Putting on lipstick is something I rarely do. I am more of a lip gloss girl...I toss it in my purse and put it on at stoplights. But lipstick? Not so much. I wore some for a wedding recently, and the slick berry pigment slid on, reminding me why I dislike it so much. It's thick and sticky, and every sip of water tastes slightly waxy. But there's something about lipstick that reminds me, even amid wax-flavored sips, that I am a girl. There's something feminine, even romantic about old-fashioned red lipstick. Rob Bell reminded me of this when he talks about the experience of Colonel Gonin's experience in the Bergen Belsen concentration camps in WWII. The colonel remembers "It was shortly after that the British Red Cross arrived that a very large quantity of lipstick arrived. It was not at all what we wanted. We were screaming for hundreds and hundreds of other things...I dont know who asked for lipstick. I wish so much that I could discover who did it, it was the action of sheer genius, sheer unadulterated brilliance. I believe nothing did more for these internees than the lipstick. Women lay in bed with no sheets but with red scarlet lips. You saw them wandering around with nothing but a blanket, but with scarlet lips. I saw a woman dead on a table, and she was clutching a piece of red lipstick. At last, someone had done something to make them individuals. They were no longer merely the number tattooed on their arm. The lipstick gave them back their humanity. "

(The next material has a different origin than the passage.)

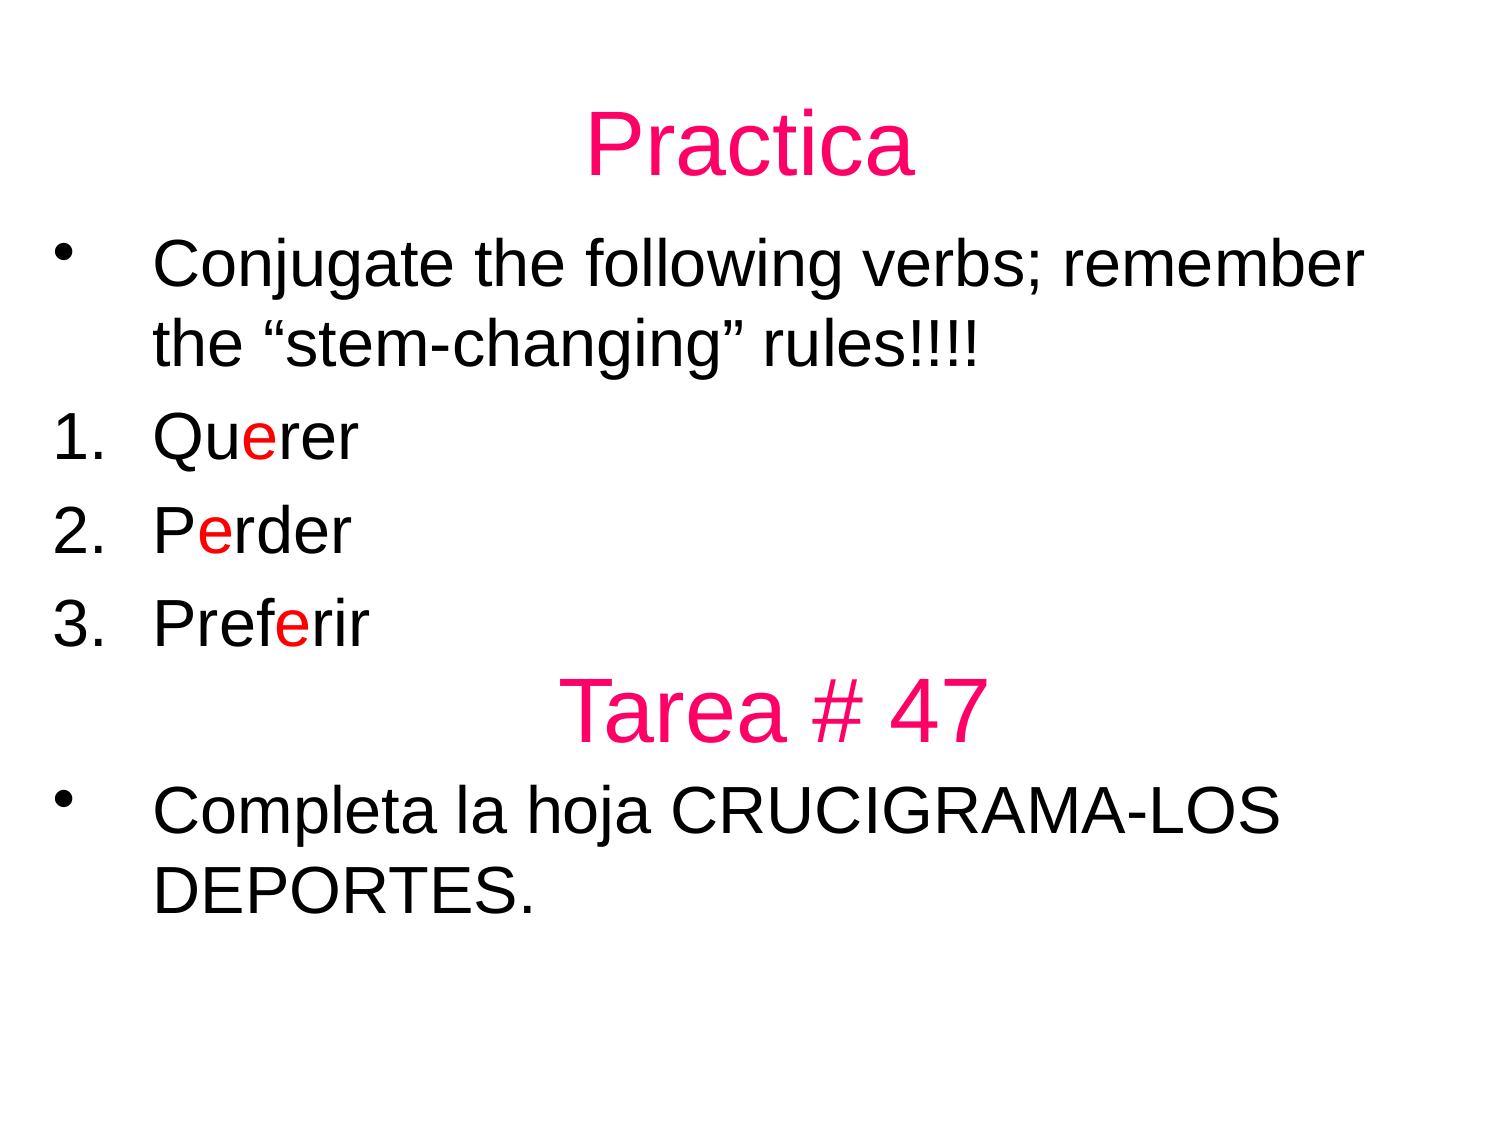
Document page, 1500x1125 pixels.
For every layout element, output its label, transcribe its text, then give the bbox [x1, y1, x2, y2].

title Practica [75, 45, 1425, 212]
list Conjugate the following verbs; remember the “stem-changing” rules!!!! Querer Perder Preferir Completa la hoja CRUCIGRAMA-LOS DEPORTES. [37, 212, 1463, 1038]
text_box Tarea # 47 [99, 612, 1450, 800]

We don't think of these things unless we read about it. I wasn't in Bergen Belsen, I cant imagine the suffering that took place in those walls. But lipstick, I can envision. I can imagine being a girl in that camp, and sliding on that scarlet lipstick. I can imagine the dignity given back to the girls who had been stripped of their femininity. Isn't it funny how lipstick can be about something else? It wasnt about the lipstick. It was about the dignity wrapped up in that little tube of scarlet makeup. I think thats what life is sometimes. Its about loving people, through things that arent even about that. Sometimes I have coffee with friends, at starbucks.
It's not about the coffee.
It's about the humanity wrapped up in that tiny mocha. God uses things to show us...it's not about that. It's always about love. It's ALWAYS ABOUT THAT. Rob Bell calls it "bringing heaven crashing into earth." He says "I have a new hero. Her name is Lil and she is in her late fifties. Early in their marriage, her and her husband decided they would adopt. As they became familiar with the foster care system, they found kids nobody wanted. So they asked for the kids with the most pronounced disabilities, the most traumatic histories. So they have raised over twenty children. When Lil got to this point, she reached down and patted her daughter and said 'this is Crystal. She is 27 years old, but will be about six months old for the rest of her life. She cant walk or talk or move or do anything by herself. She will be like this forever. And I love her so much. My family cant imagine life without her. She makes everything so much better.' What is Lil doing? She is bringing heaven to earth. Instead of labels like 'invalid", 'reject', or 'invalid", Lil sees only 'human'. She has only one response. Love. It makes all the difference"."
See? It's about that. When I go to Starbucks (which, I have realized, is the stomping grounds to learn real compassion for strangers. I am pretty sure God planned it that way. We may think we are just getting a frappachino, but we are really getting a lesson in Love, Jesus style.) There is a guy there, named Downtown Dan. Im sure that Dan has been the brunt of many jokes, and many stabs at his often-funny antics. I have been the producer of such thinking, I admit. But my friend Will captured a moment a while back, a moment captured with film, that changed my thinking about Dan. It's the photo at the top of my post. Look closely, he's reading a book called "crisis".
I dont think the book was about anything really important, but its not about that.
I love that photo. It moved me to tears. Because here is the resident homeless man of Medford, reading a book called Crisis. I hope it hits you as hard as it hit me.
Who has given him his humanity back?
Who has brought heaven crashing into his hell?
Who loves him?
See, like Rob Bell points out, there are "moments when the "enemy" becomes just like me. When a soldier becomes a son. When a prostitute becomes a mother. When they become we. When those become us. When he becomes me. Moments when all the differences dividing us disappear. We are faced with the fact that we are humans. In this together. Marine. Iraqi. Orphan. Family. Pastor. Prostitute. We could be them." I'd add: Middle class college student. Homeless Man.
Them becomes We.
Lipstick hands back dignity.
A handshake to a homeless man gives him back his humanity.
Thats what Love is about.
Its' not about the coffee. or the lipstick. It's about bringing heaven crashing into earth.